Echantillon de l’enquête

Sur nos douze entretiens, nous en avons réalisé quatre avec des producteurs en circuits courts, quatre avec des producteurs en circuits longs (Organisation de Producteurs et opérateurs classiques) et quatre avec des producteurs en complémentarité circuits courts et circuits longs.
Nous avons rencontré des agriculteurs dans diverses productions : lait, légumes, viande bovine et fruits. Nous avons enquêté trois producteurs dans chaque département de la région Bretagne.

Méthodologie d’analyse

Nous nous sommes appuyés sur la méthode d’analyse des trajectoires d’Erwan Oiry, Claire Bidart, Damien Brochier et al. dans leur travail scientifique : « Propositions pour un cadre théorique unifié et une méthodologie d’analyse des trajectoires des projets dans les organisations » (2010). Cette méthode d’analyse s’appuie sur différents concepts pour rendre compte de la dynamique des trajectoires : « ingrédients, moteurs, séquences et bifurcations ».
Par « ingrédients », les auteurs entendent les éléments de contexte de toute nature qui agissent sur les individus et qui peuvent donc reconfigurer leur mode d’action ou provoquer des « bifurcations » dans leur trajectoire. Une bifurcation « désigne un moment d’inflexion d’une trajectoire, un moment où un basculement se produit » . Mais ce qui est au cœur de l’action c’est le moteur, c’est-à-dire le « mécanisme génératif du mouvement des ingrédients et de leurs assemblages au cours de la trajectoire ».
Pour notre analyse, nous avons mobilisé le concept de moteur et le concept d’ingrédients ou éléments de contexte.

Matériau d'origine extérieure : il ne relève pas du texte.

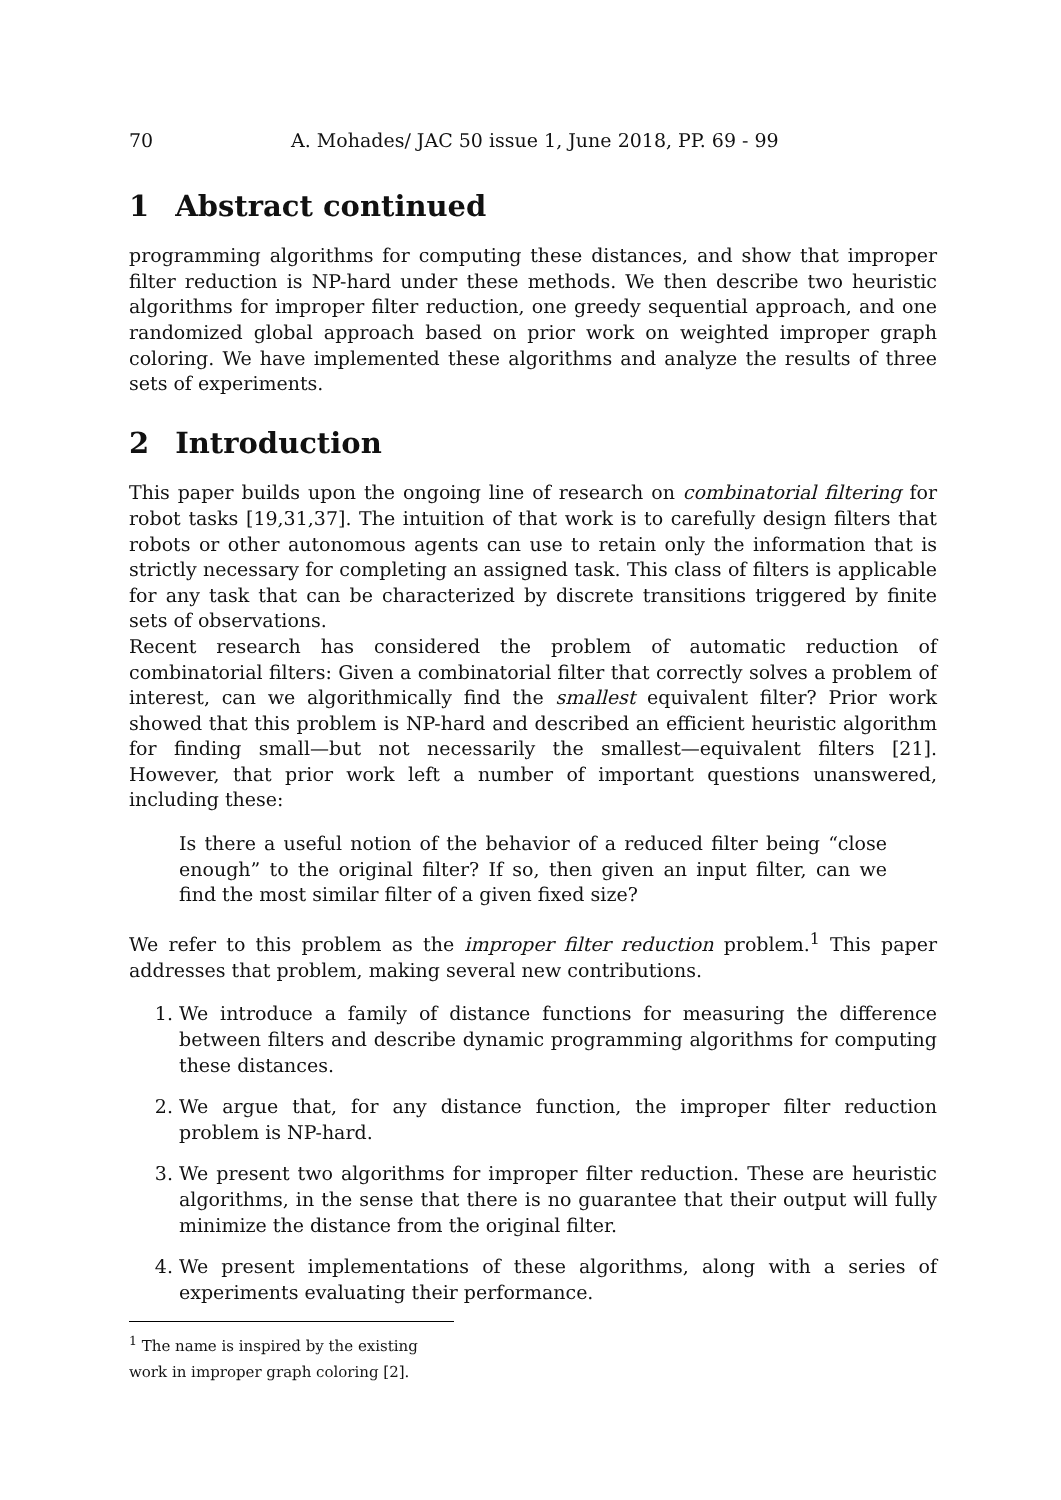70 A. Mohades/ JAC 50 issue 1, June 2018, PP. 69 - 99
1 Abstract continued
programming algorithms for computing these distances, and show that improper filter reduction is NP-hard under these methods. We then describe two heuristic algorithms for improper filter reduction, one greedy sequential approach, and one randomized global approach based on prior work on weighted improper graph coloring. We have implemented these algorithms and analyze the results of three sets of experiments.
2 Introduction
This paper builds upon the ongoing line of research on combinatorial filtering for robot tasks [19,31,37]. The intuition of that work is to carefully design filters that robots or other autonomous agents can use to retain only the information that is strictly necessary for completing an assigned task. This class of filters is applicable for any task that can be characterized by discrete transitions triggered by finite sets of observations.
Recent research has considered the problem of automatic reduction of combinatorial filters: Given a combinatorial filter that correctly solves a problem of interest, can we algorithmically find the smallest equivalent filter? Prior work showed that this problem is NP-hard and described an efficient heuristic algorithm for finding small—but not necessarily the smallest—equivalent filters [21]. However, that prior work left a number of important questions unanswered, including these:
Is there a useful notion of the behavior of a reduced filter being “close enough” to the original filter? If so, then given an input filter, can we find the most similar filter of a given fixed size?
We refer to this problem as the improper filter reduction problem.<sup>1</sup> This paper addresses that problem, making several new contributions.
1. We introduce a family of distance functions for measuring the difference between filters and describe dynamic programming algorithms for computing these distances.
2. We argue that, for any distance function, the improper filter reduction problem is NP-hard.
3. We present two algorithms for improper filter reduction. These are heuristic algorithms, in the sense that there is no guarantee that their output will fully minimize the distance from the original filter.
4. We present implementations of these algorithms, along with a series of experiments evaluating their performance.
<sup>1</sup> The name is inspired by the existing work in improper graph coloring [2].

ASPECTS STRUCTURELS DES CHOIX DE COMMERCIALISATION

Etat des lieux des circuits de commercialisation des fermes bio en Bretagne

Chiffres clés sur les circuits de commercialisation

Entre 2007 et 2011, le nombre de fermes bio en Bretagne a augmenté de 80% et entre 2011 et 2014 nous sommes passés de 1682 fermes bio à 1877 soit une augmentation de près de 200 fermes en l’espace de trois ans.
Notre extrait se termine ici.